This information is then surfaced through the Data Workbench which plays a key role in our implementation—not just for the discovery of data assets, but the belief that creating visibility of each data domain and asset in terms of meaning, ownership, and quality will help drive continuous improvement.

Effective schemas

So, how do we go about encouraging a consistent look and feel to our data across each data domain? The following section touches upon best practices that we encourage teams to think about as they design their data contracts, beginning with the message format itself.

Choosing a format

There are many articles that discuss the merits of different serialisation mechanisms for structured data, for example, Schema Evolution in Avro, Protocol Buffers, and Thrift by Martin Kleppmann. Typically, these are concerned with schema management and encoding efficiency.

One consideration that is often overlooked is the ease with which semantic annotations (aka metadata) can be embedded into the schema. Although XSD (XML’s schema definition language) gets a bad rap, standards such as FpML have proved to be very successful in global banks because they allow a greater level of rigour around message definitions than would otherwise be the case. Indeed, given the open nature of FpML, many have used this as a foundation for their own ubiquitous language.

However, with XML no longer de rigueur, we looked to alternatives—in particular, those currently supported by Confluent: Avro, JSON, and Protocol Buffers (Protobuf).

When looking at the feasibility of using JSON encoding, the FpML Architect Working Group noted that it was simply not possible to express the same diverse set of data types and language constraints in JSON. Apart from anything else, the only reliable way to express a decimal value is to encode it as a string. Furthermore, JSON Schema does not have a way of expressing custom semantic annotations. For these reasons, we did not consider JSON Schema.

Avro fares slightly better in this context, particularly when used in conjunction with Avro interface definition language (IDL), which allows for schema composability. We can express semantic annotations as loosely typed name-value pairs to add additional properties to types and fields. Although Avro defines a small set of primitives, the language has been extended to include a number of core logical types (decimal, UUID, date, and time).

Protobuf takes it a step further by allowing strong message types and field-level annotations using “custom options.” This enables compile time checks, which is, of course, advantageous.

Another consideration is the maturity of language bindings. Whilst Saxo originally opted for Avro, we reluctantly came to realise that this was a major point of friction in our rollout. The C# and Python implementations lagged behind the JVM, and although we did contribute a few fixes (thanks to the support of Matt Howlett), we felt that rallying support around the C# implementation was going to be too much of a distraction.

Another advantage of Protobuf over Avro is that your bindings will follow the stylistic norms of your target language for types and attributes, irrespective of the naming convention used in the schema. Although this might seem like a trivial point, it’s another source of friction if not properly accounted for.

We eventually switched to Protobuf in late 2020, not long after it was supported as a first-class citizen by the Confluent Schema Registry. Certainly for the language bindings of interest—C#, Python, C/C++, and as Kafka Streams gains more interest, the JVM—we’ve found the implementations to be more consistent than was the case with Avro.

Self-describing schemas

For those unfamiliar with Protobuf, rest assured that if you’ve mastered the
intricacies of XSD, you’ll find it’s a walk in the park.

» ACTIVITY 1
List every line of the listing that contains the string "Beamtenrecht", matching case exactly.
» ACTIVITY 2
Extend the passage on choosing a schema format for data contracts, continuing from its final sentence.
The listing has no connection to the passage on choosing a schema format for data contracts.

» SOURCE MATERIAL
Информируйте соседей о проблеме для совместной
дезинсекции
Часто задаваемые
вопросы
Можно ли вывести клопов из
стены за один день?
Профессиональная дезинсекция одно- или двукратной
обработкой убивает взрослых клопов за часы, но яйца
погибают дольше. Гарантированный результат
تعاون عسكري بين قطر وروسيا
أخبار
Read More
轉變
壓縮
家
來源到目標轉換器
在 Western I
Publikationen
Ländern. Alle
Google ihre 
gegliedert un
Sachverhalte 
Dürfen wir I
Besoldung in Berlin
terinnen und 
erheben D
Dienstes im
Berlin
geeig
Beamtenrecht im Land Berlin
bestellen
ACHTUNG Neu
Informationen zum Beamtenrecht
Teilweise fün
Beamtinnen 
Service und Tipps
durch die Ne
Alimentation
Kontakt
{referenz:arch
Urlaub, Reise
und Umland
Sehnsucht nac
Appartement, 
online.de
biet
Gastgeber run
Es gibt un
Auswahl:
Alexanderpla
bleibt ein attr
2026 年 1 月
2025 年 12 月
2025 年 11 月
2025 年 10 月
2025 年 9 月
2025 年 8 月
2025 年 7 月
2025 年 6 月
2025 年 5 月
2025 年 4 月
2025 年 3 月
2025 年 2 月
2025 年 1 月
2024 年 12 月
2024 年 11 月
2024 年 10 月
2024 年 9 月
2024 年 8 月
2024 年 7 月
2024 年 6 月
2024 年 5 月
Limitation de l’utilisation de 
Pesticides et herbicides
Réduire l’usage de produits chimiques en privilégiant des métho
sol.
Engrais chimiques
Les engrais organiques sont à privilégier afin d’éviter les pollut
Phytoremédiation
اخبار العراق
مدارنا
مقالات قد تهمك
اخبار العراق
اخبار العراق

» RESPONSE AREA 1
Beamtenrecht im Land Berlin
Informationen zum Beamtenrecht

» RESPONSE AREA 2
In short, complex types are represented as a “message” irrespective of whether it’s an event or a type referenced by an event. Although the syntax varies slightly, “options” (i.e., semantic annotations) can be expressed at the level of message (type) or field (attribute). For more details, see the Proto3 Language Guide.

Naming

Naming is hard, but use of Uber’s Style Guide encourages consistency and provides a well-thought-out approach to versioning.

We also have many guidelines that you’d expect to see in any coding standard: Singular values should have a name in the singular, repeated fields should have a plural name, etc.

Documentation

Documentation is required for all records and attributes. Even seemingly obvious fields often have non-obvious details.

Identifiers

The consistent use of enterprise identifiers is one of the key requirements in making this distributed model work. Consider, after all, the meaning behind the word mesh: “to join together in the correct position.” Identifiers uniquely identify an entity and can be thought of as the “primary keys” of a domain, which is one of the foundational principles behind our data mesh implementation.

Identifiers are defined using Protobuf’s IDL as follows:

// This is how we pass 'Thing' by reference
message ThingIdentifier {
    int64 id = 1;
}

By convention, we name the sole attribute of the identifier as id for numeric identifiers and code for alphanumeric identifiers. Enterprise identifiers, which are prevalent across domains, must be defined in a common way.

References

References can be thought of as alternate identifiers with weaker constraints. For example, a PaymentReference may be a free-form text field provided by a customer. Here is an example:

// User supplied reference. Not necessarily unique
message ThingReference {
    string ref = 1;
}

By convention, we name the sole attribute of the reference as ref (typically of type string). Enterprise references must be defined in a common way.

Enumerations and schemes

A number of data elements are restricted to holding only one of a limited set of possible values. Such restricted sets of values are often referred to as enumeration.

Protobuf, similar to many other languages, supports the use of enumerated types. Where the range of values is small (e.g., < 10) and not expected to change often, it is perfectly acceptable to use an enum. However, it is generally expected that types will refer to an external coding scheme, a concept taken from FpML.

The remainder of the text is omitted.